Inducted 2016
Columnist, Detroit Free Press
Rochelle Riley has spent 15 years penning award-winning columns for the Detroit Free Press, where she has been a passionate crusade for children and a courageous advocate for community responsibility. Her focuses have been education, popular culture, politics and race. Riley spent 14 years raising awareness about the need to improve adult literacy and raised more than $1 million for Michigan literacy causes.
Riley began her career in her home state of North Carolina and did reporting and editing stints in Dallas, Fort Worth and Washington D.C. In 1992, she became the first African-American news executive at The Courier-Journal in Louisville, where she supervised six departments, edited numerous award-winning projects and helped plan annual coverage of the Kentucky Derby.
In 1996, she became a columnist. Her debut, which called on Louisville to build a museum to honor Louisville native Muhammad Ali, helped spur an $80 million campaign to build the Muhammad Ali Center, which opened in 2005.
Riley was a 2007-2008 Knight-Wallace Fellow at the University of Michigan where she studied online communities and film.

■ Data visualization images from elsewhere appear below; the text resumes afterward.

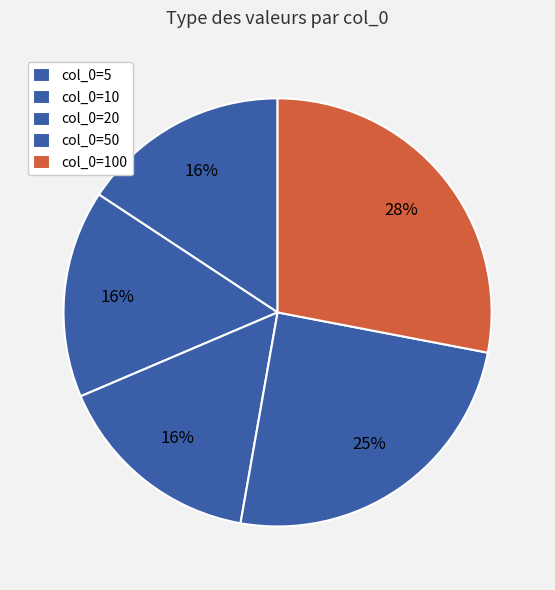

How many segments does this pie chart have?

5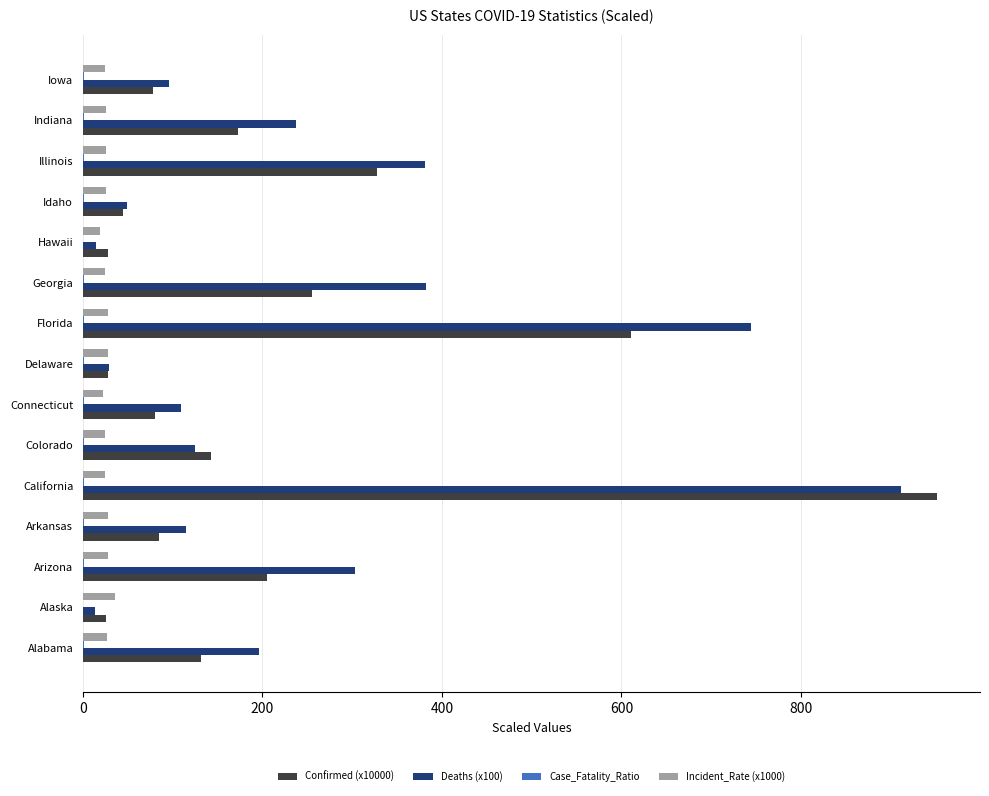

At which category is the sum across all series the highest?

California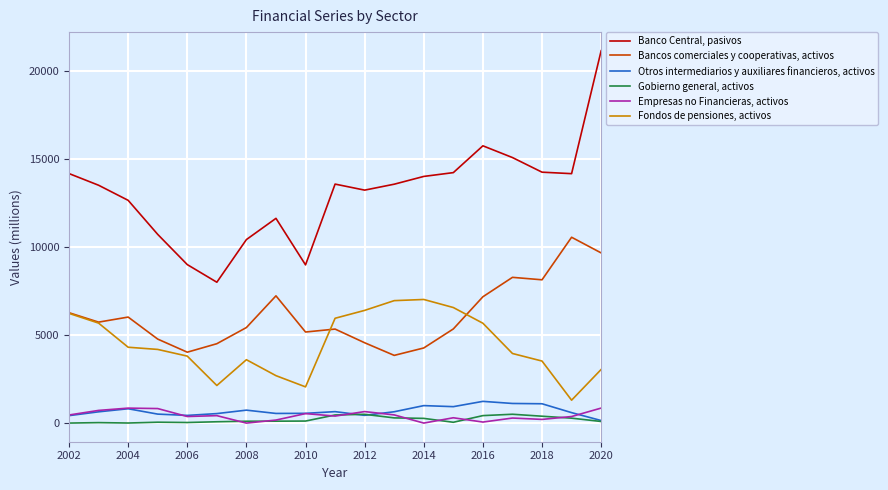

What is the difference between the second highest and minimum values in the Empresas no Financieras, activos series?

850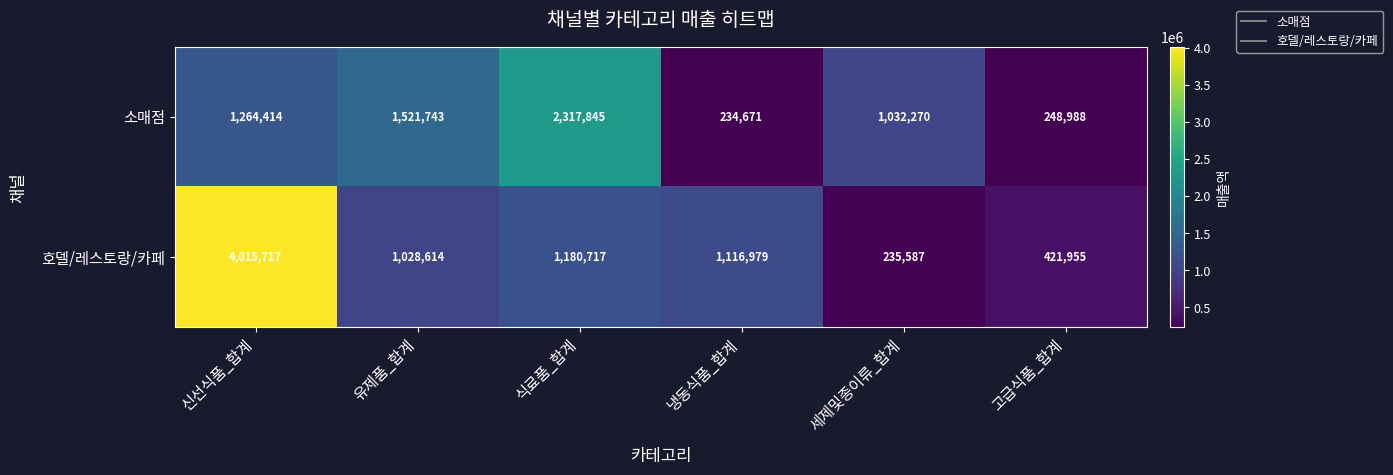

What is the sum of all 호델/레스토랑/카페 values?

7999569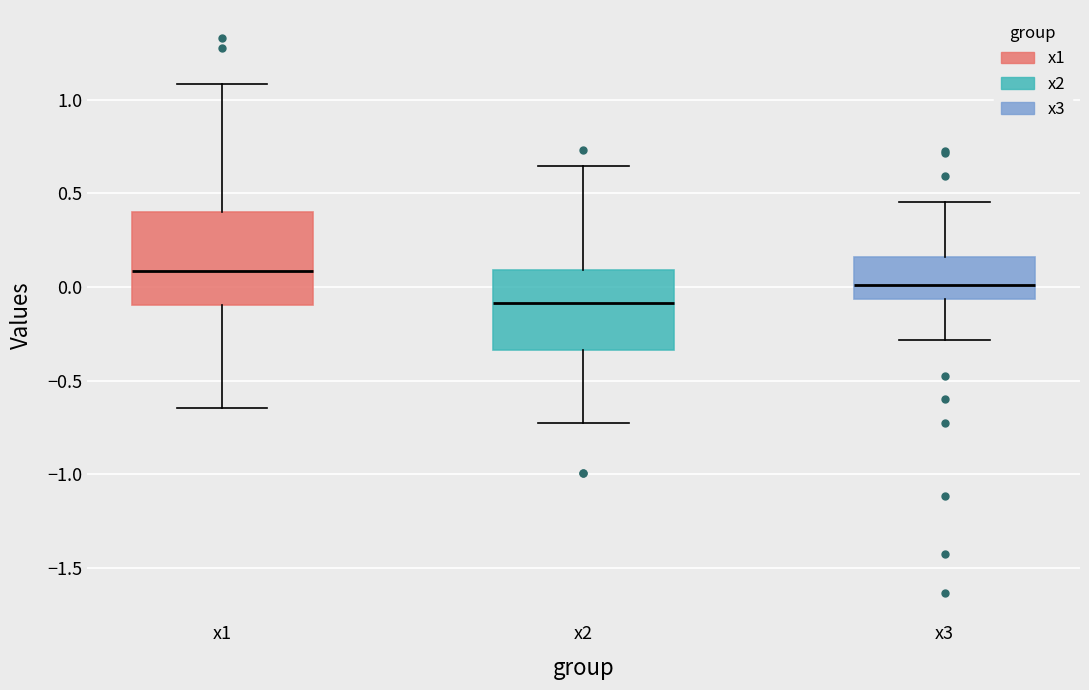

Reading left to right, transcribe this box plot: for each box, give where its median line is, the range the box spans, and where its two whiskers end, as read against the y-axis. The values are not printed on the chart, so give them approximately, as read against the axis.

x1: median 0.10, box -0.10 to 0.40, whiskers -0.65 to 1.10
x2: median -0.10, box -0.35 to 0.10, whiskers -0.75 to 0.65
x3: median 0.00, box -0.05 to 0.15, whiskers -0.30 to 0.45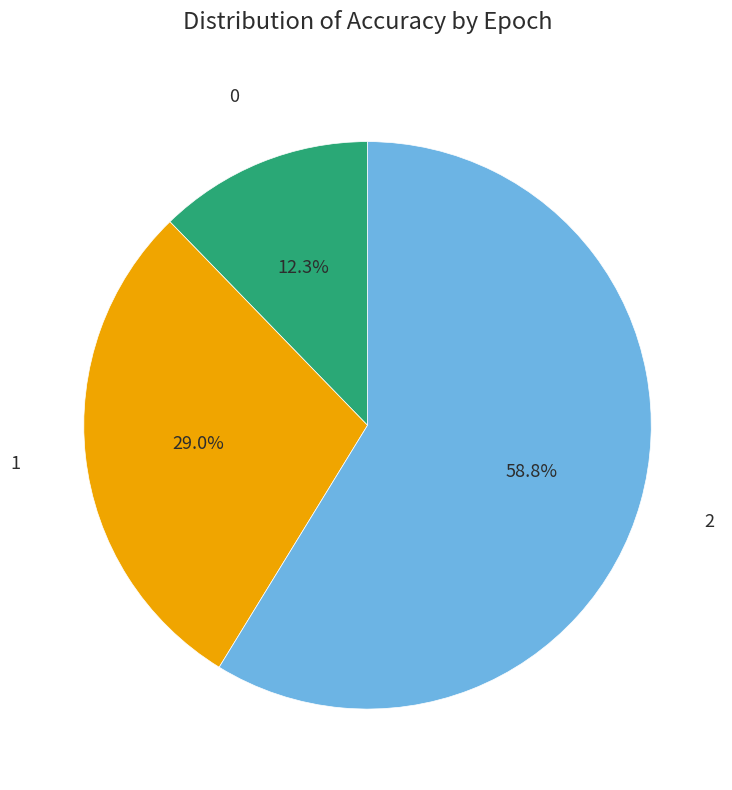

Is there any slice that represents more than half of the pie?

Yes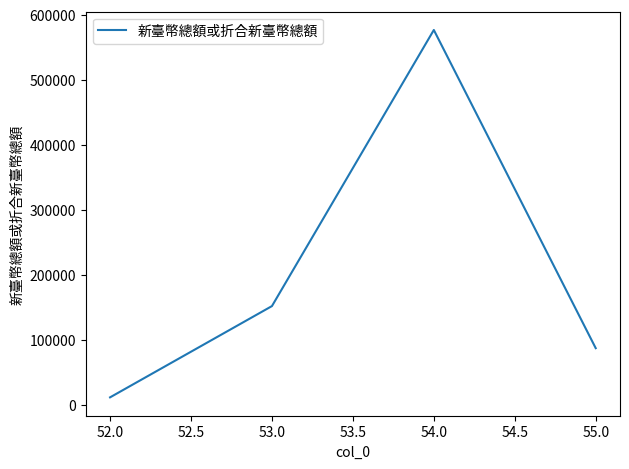

How many lines are shown in the chart?

1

She has been honored with dozens of awards for writing and community service including: the 2013 National Headliner Award for best column; the Will Rogers Humanitarian Award for community service from the National Society of Newspaper Columnists; and multiple first place column honors from the National Association of Black Journalists.
In 2015, Hour magazine readers named her Detroit’s best female columnist for the sixth year in a row.